But scalability and reliability are not well provided for with a single proxy. If the load becomes too high, or to cater for other external gateways, multiple independent proxies may be maintained. This has the disadvantage that the lack of sharing between their caches will decrease the overall hit-rate, and hence traffic savings, somewhat. It may not be possible to combine these independent caches into a single larger cache if load is the problem. (But see below for schemes that combine caches.) Further, to protect against single points of failure, round-robin DNS could be used to resolve a single hostname, e.g., web-proxy.mit.edu, into the different proxy IP addresses. This would allow one proxy to fail without affecting all clients. Fault-tolerance is not provided though -- the DNS mapping is independent of machine failure, and DNS caching would prevent the host to IP address mapping from being dynamic for every Web request (even if the proxy hostname were translated to an address every time).

Distributed cache

An alternative scheme is to distribute the single cache into a number of components that are handled by different machines, either based on domain, or a more random hash on the URL or cache key. This scheme may be more scalable by allowing the cache to be divided into enough components such that a single machine can comfortably handle the load.

Several issues must be resolved by such a design. Again, the clients must reach the cache. This might be accomplished using local, e.g., per subnet, proxy-like agents that are reached via the proxy mechanism and decide on further routing to the correct component, i.e., a level of indirection to avoid client modifications. These local proxies may or may not cache themselves, and may avoid forwarding non-cacheable queries to the distributed cache. Care should be taken to ensure that an extra level of indirection does not add significantly to latency. Careful choice of the distribution function would be needed to minimize the unevenness of the component load. The number of components would presumable be either small (given that a single decent proxy might bear the load) or large (so that machines could be reused instead of dedicated, though this might lead to reliability problems). There may or may not be provision to change the number of components dynamically.

In all cases, both the proxy-like agents and distributed cache units must be designed and implemented. A sound basis for this may be public domain source code for a caching proxy server. It would be possible to design a custom protocol between proxy-like agent and cache component, e.g. for reliability, or use HTTP, e.g., for simplicity. Beyond scalability, these distributed schemes seem to offer little over the proxy scheme, except that dedicated equipment may not be required. If the proxy mechanism is used to contact the distributed cache, it may represent a single point of failure for a number of clients. The system is more complex than a simple proxy solution, and may fail in more complicated ways.

Hierarchical cache

A different solution to scalability involves a hierarchical cache organization, as exemplified by Harvest.
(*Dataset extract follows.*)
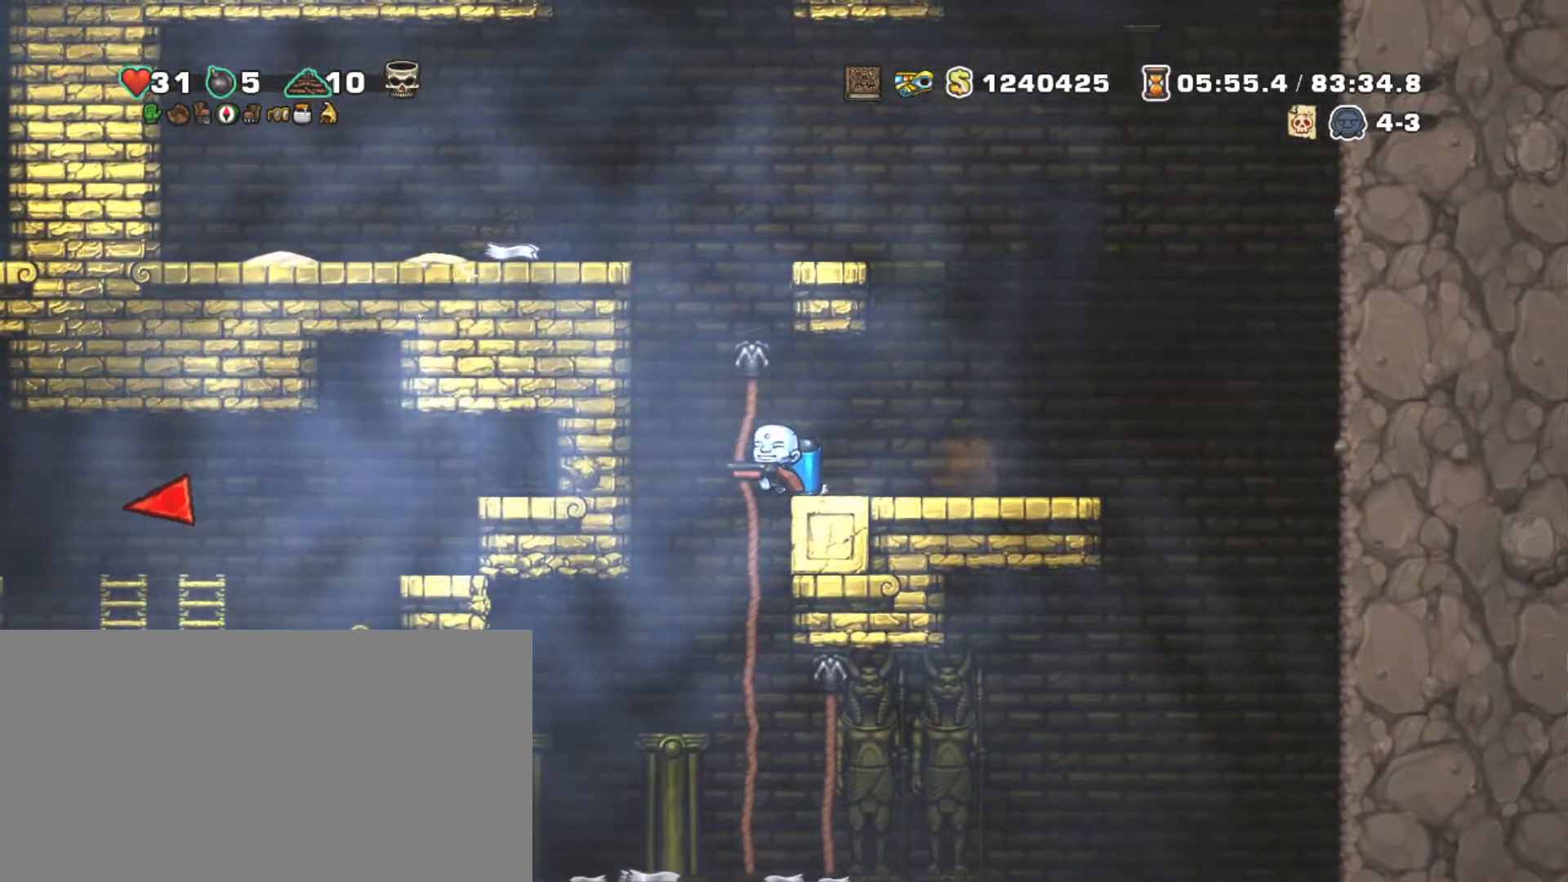
{"keys": ["shift"], "events": [[17, "left", "up"], [67, "right", "up"], [450, "z", "down"], [500, "z", "up"]]}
These schemes may differ in their behavior on a cache miss: a simple scheme may query the next higher-level cache, while more complicated schemes such as Harvest multicasts to siblings and the parent node in order to distribute load and minimize latency.

Again there are several issues. Larger (and more powerful) cache nodes are needed higher up the tree, and the layout of the tree and number of levels must be chosen. Protocols between cache nodes, e.g., providing better latency and reliability than HTTP and passing other information, may be designed. It would be advantageous to provide each distinct group that has common interests, e.g., LCS, ILGs, with their own node. Care must be taken to ensure that latency does not increase significantly (either on a hit or miss); Harvest has shown that well engineered nodes can manage three levels without adverse effects.

Filtering gateway

All schemes so far have relied on the proxy mechanism to interpose caches between browser and server. (The DEC caching relay used SOCKS, an application-neutral means of directly contacting and navigating through a firewall, but proxies are probably more widespread and convenient.) A different approach is to place a packet filtering device at the external gateway. The filter then skims Web requests and replies to be handled by a cache system. This scheme has the advantage of requiring no browser configuration, but a number of disadvantages, including violation of the network abstraction, performance, scalability and reliability.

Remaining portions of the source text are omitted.